The other thing about Guatemala is that personal space is an entirely foreign concept.  People will sit in your lap if you let them.  And not even 70Q can buy you an extra inch of space.  Everyone is treated like cargo and no one really seems to mind.  As we sweat and cramp and look at each other in disbelief, the Guatemalans smile and throw another kid on the pile.  One woman is forced to stand up, hunkered over in the low ceilinged van for the entire three hour trip.  I would have given my seat up, but then where would the live chicken sit?

Mercifully, we finally arrive at the border town of Melchor de Mencos.  We are unceremoniously shoved off the bus only to be bombarded by a batallion of sleazy guys all shouting "taxi!" and "cambio!"  We are both completely over it. 

"Uno momento, por favor!" 

They are grabbing at our bags, waving wads of Belizean dollars in our faces.  We repeat our pleas, each time more annoyed and insistant.

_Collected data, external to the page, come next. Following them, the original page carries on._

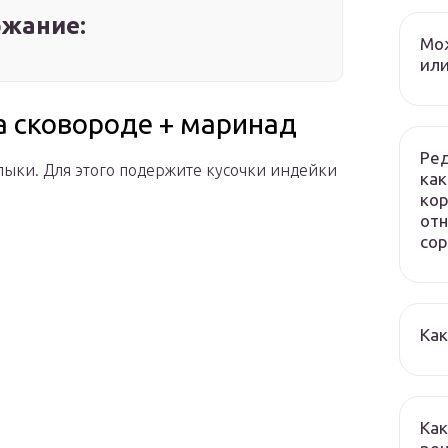
жание:
Мож
или
 сковороде + маринад
Ред
ыки. Для этого подержите кусочки индейки
как
кор
отн
сор
Как
Как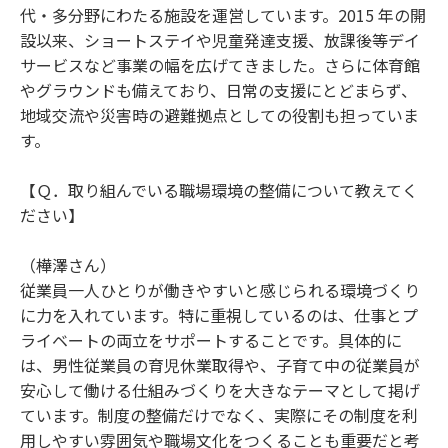
代・多分野にわたる施設を運営しています。2015 年の開
設以来、ショートステイや児童発達支援、放課後等デイ
サービスなど事業の幅を広げてきました。さらに体育館
やグラウンドも備えており、日常の支援にとどまらず、
地域交流や災害時の避難拠点としての役割も担っていま
す。
【Ｑ．取り組んでいる職場環境の整備について教えてく
ださい】
（樺澤さん）
従業員一人ひとりが働きやすいと感じられる環境づくり
に力を入れています。特に重視しているのは、仕事とプ
ライベートの両立をサポートすることです。具体的に
は、男性従業員の育児休業取得や、子育て中の従業員が
安心して働ける仕組みづくりを大きなテーマとして掲げ
ています。制度の整備だけでなく、実際にその制度を利
用しやすい雰囲気や職場文化をつくることも重要だと考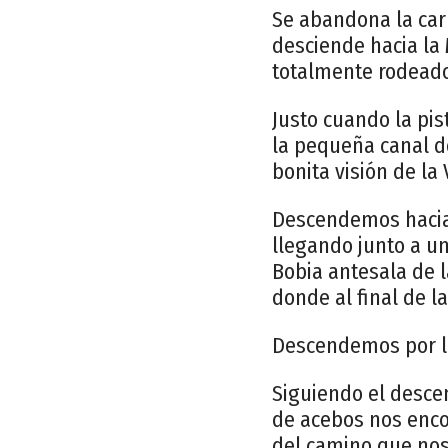
Se abandona la carr
desciende hacia la
totalmente rodeado
Justo cuando la pis
la pequeña canal d
bonita visión de la
Descendemos hacia 
llegando junto a un
Bobia antesala de 
donde al final de l
Descendemos por la
Siguiendo el desce
de acebos nos enco
del camino que nos 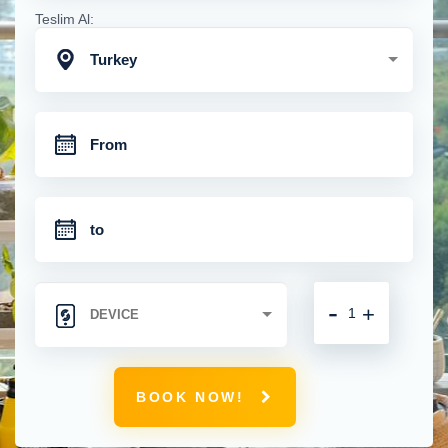
Teslim Al:
Turkey
-
+
BOOK NOW!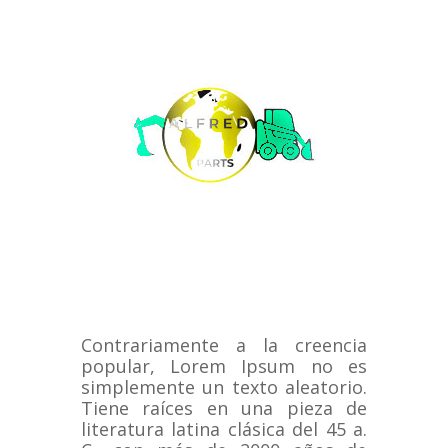
Contrariamente a la creencia
popular, Lorem Ipsum no es
simplemente un texto aleatorio.
Tiene raíces en una pieza de
literatura latina clásica del 45 a.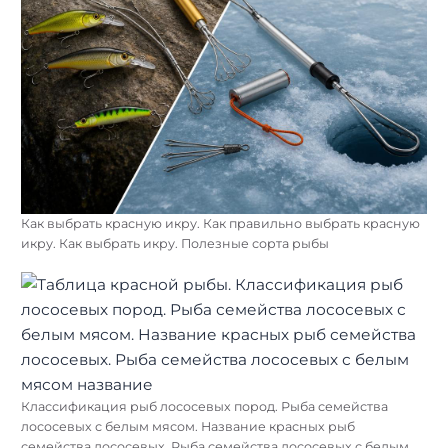
Как выбрать красную икру. Как правильно выбрать красную
икру. Как выбрать икру. Полезные сорта рыбы
Классификация рыб лососевых пород. Рыба семейства
лососевых с белым мясом. Название красных рыб
семейства лососевых. Рыба семейства лососевых с белым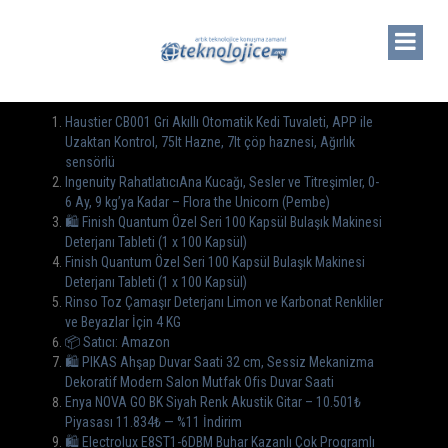
Haustier CB001 Gri Akıllı Otomatik Kedi Tuvaleti, APP ile
Uzaktan Kontrol, 75lt Hazne, 7lt çöp haznesi, Ağırlık
sensörlü
Ingenuity RahatlatıcıAna Kucağı, Sesler ve Titreşimler, 0-
6 Ay, 9 kg’ya Kadar – Flora the Unicorn (Pembe)
🛍️ Finish Quantum Özel Seri 100 Kapsül Bulaşık Makinesi
Deterjanı Tableti (1 x 100 Kapsül)
Finish Quantum Özel Seri 100 Kapsül Bulaşık Makinesi
Deterjanı Tableti (1 x 100 Kapsül)
Rinso Toz Çamaşır Deterjanı Limon ve Karbonat Renkliler
ve Beyazlar İçin 4 KG
📦 Satıcı: Amazon
🛍️ PIKAS Ahşap Duvar Saati 32 cm, Sessiz Mekanizma
Dekoratif Modern Salon Mutfak Ofis Duvar Saati
Enya NOVA GO BK Siyah Renk Akustik Gitar – 10.501₺
Piyasası 11.834₺ — %11 İndirim
🛍 Electrolux E8ST1-6DBM Buhar Kazanlı Çok Programlı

"Amigo!  Taxi? Taxi?! Taxi?!?!?"

We've just ridden for three hours in a sardine can, back the fuck up for a minute!

And they do back up.

"Why don't you go back to your own country with your backpack," one of them says, insulted.  As if "backpack" is a four-letter word.  They all retreat across the road, pouting.  Literally pouting.  And now the taxi driver is refusing to drive us anywhere.

Look, buddy, I want to say.  I like your country.  But I don't like being cheated.  Or pushed around.  I am a valuable contributor to your local economy.  And I did not vote for Bush and I never eat at McDonald's!!

But instead I stay silent and take matters into our own hands.  We'll show them.  We get our stuff together and march off up the street.  In the total wrong direction, as it turns out.  They are laughing at us.  We find another taxi and ask him to take us to the border.  He is happy to oblige but fails to tell us that the border is only a few hundred feet away.  There's another 10Q gone.

Damn you, you tricky little bastards!  They are formidible opponents.  We cannot win at this game.  

We suffer our final indignity when the Guatemalan border guard asks us for 40 quetzales for the pleasure of leaving his country.  Try though you might, you cannot fight The Gringo Tax.  We pay up and happily cross over into Belize.

1 comment:

  1. Oh my god - I just laughed and laughed at that terrible story. You poor boys. "But where would the chicken sit?" I would lose my mind.